» **Activity**
Report all lines below with the word "linecap".

┄┄┄┄┄┄

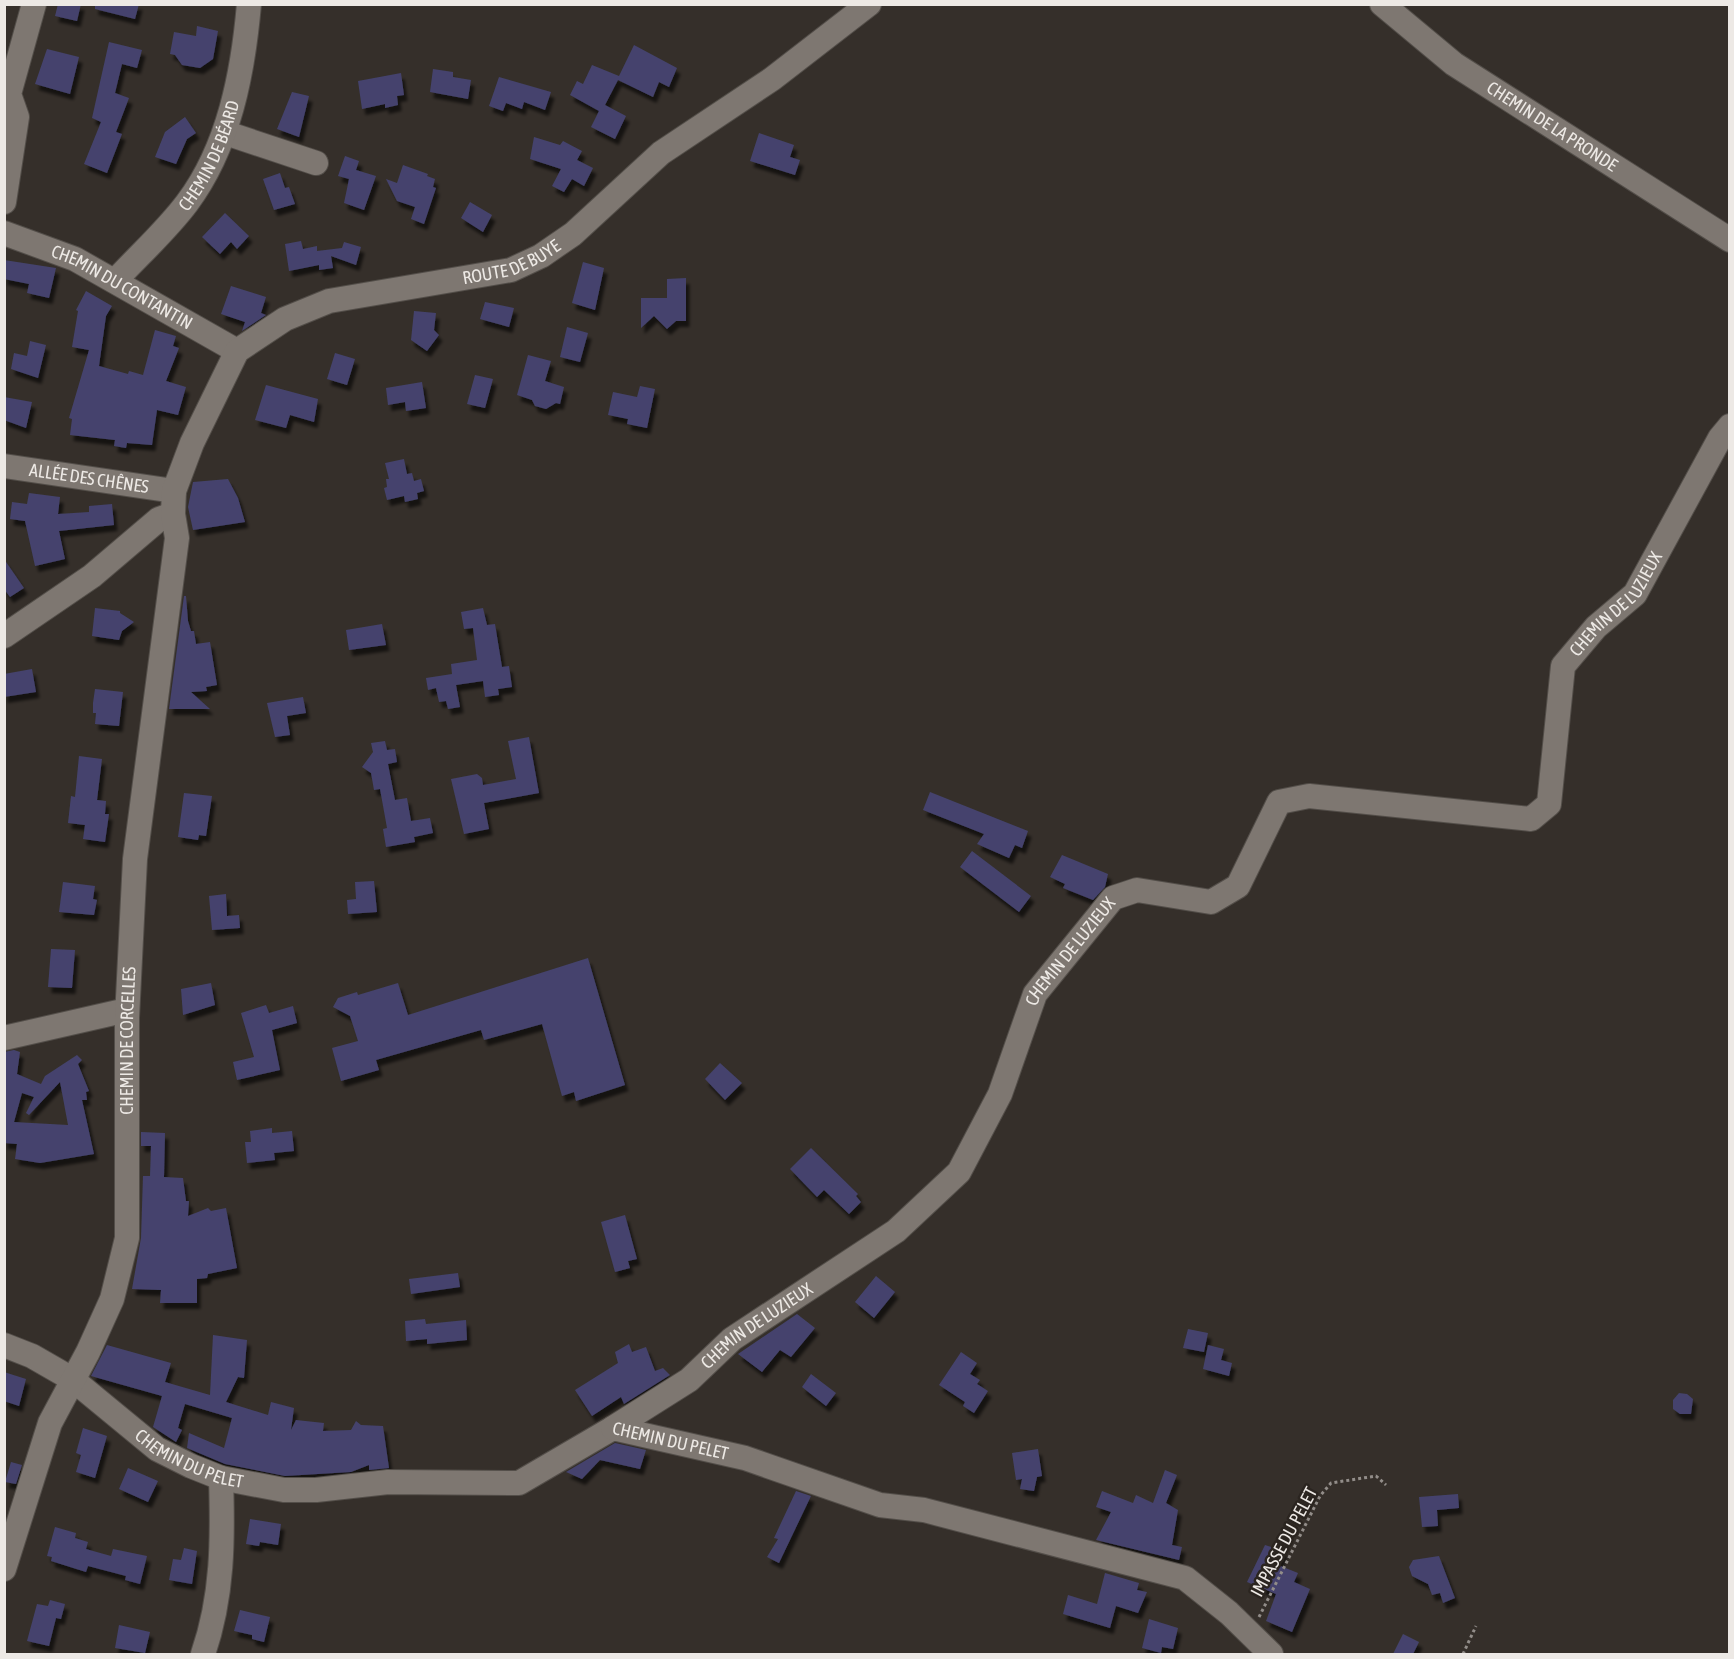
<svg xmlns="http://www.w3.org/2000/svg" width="1734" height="1659" viewBox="0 0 1734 1659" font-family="'Asap Condensed',sans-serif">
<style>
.building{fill:#44436d;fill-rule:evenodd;filter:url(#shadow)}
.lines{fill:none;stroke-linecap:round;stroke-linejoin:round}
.minor-casing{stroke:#534e49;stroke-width:26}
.path{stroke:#928d89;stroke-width:3;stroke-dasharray:3 3;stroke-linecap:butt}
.minor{stroke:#7e7771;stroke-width:24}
.labels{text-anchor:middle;stroke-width:5;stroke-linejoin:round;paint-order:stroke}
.street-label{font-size:18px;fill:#ede9e5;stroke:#2b2520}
</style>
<defs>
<filter id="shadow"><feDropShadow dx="3.5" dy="6" stdDeviation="1.5" flood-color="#0009"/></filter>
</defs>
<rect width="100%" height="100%" fill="#352f2a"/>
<path class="building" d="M58 4H81L77 21 55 16Z
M95 4H139L135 19 95 9Z
M197 26 218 31 213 59 200 68 182 65 175 55 170 54 174 32 196 36Z
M109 42 142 50 137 68 122 64 115 93 129 98 116 132 122 134 107 173 84 164 101 122 92 118Z
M634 45 677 68 669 87 659 82 653 97 618 80 605 105 626 116 615 139 591 127 599 111 570 95 577 81 583 84 592 65 619 76Z
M47 49 79 57 70 94 35 84Z
M433 69 453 72V77L471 80 468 99 430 92Z
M401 73 404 95 397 96 398 105 385 108V104L362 109 358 81Z
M499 77 551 92 545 110 524 102 522 109 506 103 503 111 489 106Z
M292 92 309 96 299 137 277 129Z
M185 117 196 133 187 139 176 164 155 157 165 132Z
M759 133 794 145 790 157 800 160 795 175 750 161Z
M534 137 560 145 563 141 582 151 577 160 593 168 584 186 572 179 564 192 552 186 561 169 530 159Z
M345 156 359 161 356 170 376 176 364 210 344 203 349 179 338 176Z
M403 165 428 174 427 176 435 179 433 187 436 188 424 224 411 219 415 207 397 201 386 179 397 183Z
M280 173 285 188 289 187 295 204 274 210 263 179Z
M470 202 492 215 483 232 461 218Z
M225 213 249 236 237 249 231 242 220 254 202 237Z
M301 241 303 249 317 246V251L342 248 344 242 361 247 356 265 331 256 333 268 319 270V265L289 271 285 244Z
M4 260 56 268 49 298 27 293 29 284 4 279Z
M583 262 604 268 595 310 572 303Z
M686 278V321H676L667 329 654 316 641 328V298H667V279Z
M231 286 266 297 261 313 266 315 242 331 245 322 221 314Z
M86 291 112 306 106 316 99 366 128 374 129 371 143 375 155 330 176 336 173 346 179 348 166 381 186 387 178 415 157 410 152 445 127 443 126 448 114 446 115 440 70 435 72 419 69 418 89 350 72 347 78 311 76 310Z
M485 302 514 308 509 327 480 319Z
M414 311 436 313 434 330 439 335 427 351 411 340Z
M567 327 588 333 580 362 560 357Z
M30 341 46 345 38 378 11 369 14 353 27 356Z
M335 353 355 359 347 385 327 379Z
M528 355 551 361 545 381 564 387 560 404 556 403 546 409 535 406 532 400 517 395Z
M475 375 493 379 485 408 467 404Z
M422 382 426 408 406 411 405 402 388 405 386 388Z
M266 385 318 399 314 422 290 415 286 428 255 420Z
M640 386 655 389 647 428 627 424 628 419 608 415 613 392 637 397Z
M4 397 32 402 26 428 4 420Z
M404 459 407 474 412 473 414 481 421 479 424 491 417 493 418 499 405 502 404 496 387 500 384 488 387 487 386 479H389L385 463Z
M228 479 238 498 245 522 193 530 188 507 193 482Z
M29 493 60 497 58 514 89 512V506L112 504 114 525 59 531 65 559 35 566 25 521 10 519 12 502 27 504Z
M4 559 24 588 10 597 4 589Z
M184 596H186L188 621 191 631H194L196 644 210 642 217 685 206 687 207 691 191 692 210 709H169Z
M95 608 120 611V613L134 622 122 631 119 640 92 636Z
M483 608 487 625 495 624 502 667 509 666 512 687 498 689 499 695 485 697 483 681 456 685 460 707 448 709 446 701 439 702 436 688 428 690 426 678 452 674 451 664 477 660 473 628 464 629 461 612Z
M382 624 386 645 349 650 346 630Z
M32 669 36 692 4 697V674Z
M95 689 123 692 119 726 95 724 96 713H93V703Z
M303 697 306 713 287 716 290 735 275 737 267 703Z
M529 737 539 793 484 803 489 829 464 834 451 779 477 774 482 778 483 785 516 779 508 741Z
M385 741 387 750 395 749 397 762 388 764 395 800 407 798 411 821 430 818 433 833 414 837 415 842 386 847 383 829 387 828 380 789 374 790 371 773 362 767 373 752 371 743Z
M79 756 102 759 97 800 106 801 105 814H109L105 842 83 839 85 825 68 823 71 796 75 797Z
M930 792 1028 831 1022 848 1015 845 1009 858 977 844 984 834 923 810Z
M184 793 212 796 206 836 199 835 198 840 178 837Z
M972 851 1031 896 1019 912 960 867Z
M1062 855 1108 874 1105 887 1093 900 1063 888 1065 884 1050 877Z
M374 881 377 912 348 914 347 900 356 899 355 882Z
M63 882 95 886 93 899 97 900 94 915 59 912Z
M226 894 227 916 239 915 240 928 212 930 209 896Z
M51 949 75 950 72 988 48 987Z
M588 958 625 1085 576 1101 574 1092 562 1096 542 1024 484 1040 481 1030 376 1060 379 1070 341 1081 332 1048 358 1041 350 1016 333 1007 338 998 357 992 358 995 398 983 408 1015Z
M211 983 215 1005 183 1015 181 989Z
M266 1005 269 1013 293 1006 297 1023 272 1030 280 1070 237 1080 233 1062 254 1057 241 1013Z
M14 1050 20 1052 17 1074 41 1084 45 1076 77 1055 82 1060 78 1064 89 1091 86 1092 87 1100H82L94 1154 40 1163 15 1159 17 1144 4 1143V1052ZM60 1082 68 1125 14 1122 22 1093 34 1097 26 1113 29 1115Z
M720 1063 742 1083 725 1100 705 1079Z
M272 1128V1133L292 1131 294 1151 274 1153 275 1160 247 1163 245 1142H251L250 1131Z
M141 1132 165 1133 164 1177 183 1178 186 1201H189L188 1216 208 1208 211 1211 226 1208 237 1268 208 1274 207 1278 197 1279V1303H160L161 1290 132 1289 141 1238 143 1176H150L151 1146H141Z
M811 1148 858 1194 856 1196 861 1202 849 1214 824 1190 817 1197 790 1169Z
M625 1215 637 1259 628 1261 630 1268 615 1272 601 1222Z
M458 1273 460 1287 411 1294 409 1279Z
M876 1276 895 1292 874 1318 855 1302Z
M797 1314 815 1328 791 1357 780 1350 762 1372 738 1354Z
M425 1319 426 1324 466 1320 467 1340 427 1344V1339L406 1341 405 1321Z
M1188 1329 1208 1333 1204 1352 1183 1348Z
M213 1335 247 1340 244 1378 238 1377 226 1402 268 1415 271 1402 294 1408 291 1430 296 1420 324 1423 323 1431 351 1430 356 1421 361 1425 383 1426 389 1468 369 1470V1465L351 1472 285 1476 225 1464 187 1448 189 1433 224 1448 232 1418 185 1404 178 1428 182 1430 176 1442 153 1427 162 1396 91 1376 107 1345 171 1363 165 1382 210 1395Z
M629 1344 632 1352 646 1347 655 1371 663 1368 670 1375 624 1404 621 1397 592 1416 575 1390 618 1363 615 1352Z
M1208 1345 1224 1349 1221 1360 1232 1363 1229 1376 1203 1369Z
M961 1352 977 1363 970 1374 980 1380 977 1384 988 1391 974 1413 963 1406 965 1402 939 1385Z
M4 1372 26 1379 19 1406 4 1401Z
M811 1374 836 1393 826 1406 802 1387Z
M1679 1393 1687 1394 1693 1399 1691 1414H1680L1673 1409V1400Z
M83 1428 107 1436 95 1478 76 1472 81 1455 76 1453Z
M615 1443 646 1450 640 1469 600 1460 582 1479 566 1472Z
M1038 1449 1042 1476 1037 1477 1034 1491 1020 1489 1022 1479 1016 1480 1012 1453Z
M11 1462 22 1465 16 1484 5 1482Z
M128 1468 158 1481 148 1502 119 1489Z
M1165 1470 1177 1475 1166 1503 1178 1510 1172 1545 1182 1547 1179 1560 1096 1540 1111 1512 1096 1507 1102 1491 1133 1503 1136 1495 1153 1503Z
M796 1491 811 1496 779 1563 767 1557 778 1539 774 1538Z
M1458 1494 1459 1508 1437 1510 1438 1526 1422 1527 1419 1497Z
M250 1519 281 1524 278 1545 260 1542 259 1546 246 1544Z
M55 1527 76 1533 75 1538 88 1542 86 1549 111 1556 113 1549 147 1556 140 1584 125 1580 126 1576 88 1566 86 1572 51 1561 52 1557 47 1556Z
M1265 1545 1284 1551 1278 1565 1298 1573 1294 1582 1310 1589 1292 1632 1266 1621 1276 1594 1247 1582Z
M184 1548 197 1551 192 1584 169 1580 173 1559 181 1560Z
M1439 1556 1455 1598 1443 1603 1440 1593 1432 1595 1428 1584 1412 1576 1409 1567 1413 1560Z
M1105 1573 1139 1583 1137 1590 1147 1592 1138 1613 1116 1606 1110 1628 1063 1614 1068 1595 1097 1604Z
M50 1600 65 1604 61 1619 56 1618 49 1646 27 1641 37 1604 48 1606Z
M240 1610 270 1617 264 1642 252 1639V1635L234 1631Z
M1149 1619 1178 1628 1173 1649 1162 1647 1161 1653 1142 1648Z
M119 1625 150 1632 145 1653 115 1648Z
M1403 1634 1419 1642 1413 1654H1393Z"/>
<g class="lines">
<g class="minor-casing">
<g id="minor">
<path id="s1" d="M1382 4 1454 64 1730 240"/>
<path d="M226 133 316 163"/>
<path d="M4 202 17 117 9 94 34 4"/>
<path id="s2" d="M4 233 75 259 237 351"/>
<path id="s3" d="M115 281C139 255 166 231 187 203 229 147 243 73 249 4"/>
<path id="s4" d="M4 466 174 491"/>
<path d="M4 636 92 576 159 519 173 514"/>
<path d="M4 1038 127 1010"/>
<path id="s5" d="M4 1345 32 1356 72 1379 157 1449 191 1466 221 1478 284 1490H316L388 1482 519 1483 613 1428 745 1458 880 1505 924 1510 1185 1578 1229 1613 1271 1654"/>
<path id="s6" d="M613 1428 689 1380 732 1339 896 1231 959 1172 1000 1094 1035 994 1113 898 1137 890 1211 902 1238 886 1279 802 1309 796 1531 819 1549 804 1563 666 1596 627 1635 594 1720 438 1730 426"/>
<path id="s7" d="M4 1569 50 1423 88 1352 112 1299 127 1238V1018L135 859 177 538 173 514 174 491 192 443 237 351 285 319 329 301 511 270 541 256 573 234 661 153 772 79 869 4"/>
<path d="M203 1654C223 1596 223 1539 221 1478"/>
</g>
</g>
<path class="path" d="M1259 1617 1320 1496 1331 1483 1376 1476 1386 1485
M1463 1654 1476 1626"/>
<use href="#minor" class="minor"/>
</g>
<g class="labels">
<g class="street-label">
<text dy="6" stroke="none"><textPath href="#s1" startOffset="210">CHEMIN DE LA PRONDE</textPath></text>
<text dy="6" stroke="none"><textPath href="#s3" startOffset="159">CHEMIN DE BÉARD</textPath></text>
<text dy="6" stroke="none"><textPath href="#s7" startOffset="1551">ROUTE DE BUYE</textPath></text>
<text dy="6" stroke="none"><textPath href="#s2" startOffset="130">CHEMIN DU CONTANTIN</textPath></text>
<text dy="6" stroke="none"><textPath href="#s4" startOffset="86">ALLÉE DES CHÊNES</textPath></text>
<text dy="6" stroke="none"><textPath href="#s6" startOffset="1473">CHEMIN DE LUZIEUX</textPath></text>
<text dy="6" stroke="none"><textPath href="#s6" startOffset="681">CHEMIN DE LUZIEUX</textPath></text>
<text dy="6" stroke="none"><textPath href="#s7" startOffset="552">CHEMIN DE CORCELLES</textPath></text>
<text dy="6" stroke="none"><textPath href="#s6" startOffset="177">CHEMIN DE LUZIEUX</textPath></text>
<text dy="6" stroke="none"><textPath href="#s5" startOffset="724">CHEMIN DU PELET</textPath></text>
<text dy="6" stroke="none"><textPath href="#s5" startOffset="220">CHEMIN DU PELET</textPath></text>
<text transform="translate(1284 1542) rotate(-62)" y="6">IMPASSE DU PELET</text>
</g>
</g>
<rect width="1734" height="1659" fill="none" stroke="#ede9e5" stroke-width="12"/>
</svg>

┄┄┄┄┄┄

» **Output for this exercise**
.lines{fill:none;stroke-linecap:round;stroke-linejoin:round}
.path{stroke:#928d89;stroke-width:3;stroke-dasharray:3 3;stroke-linecap:butt}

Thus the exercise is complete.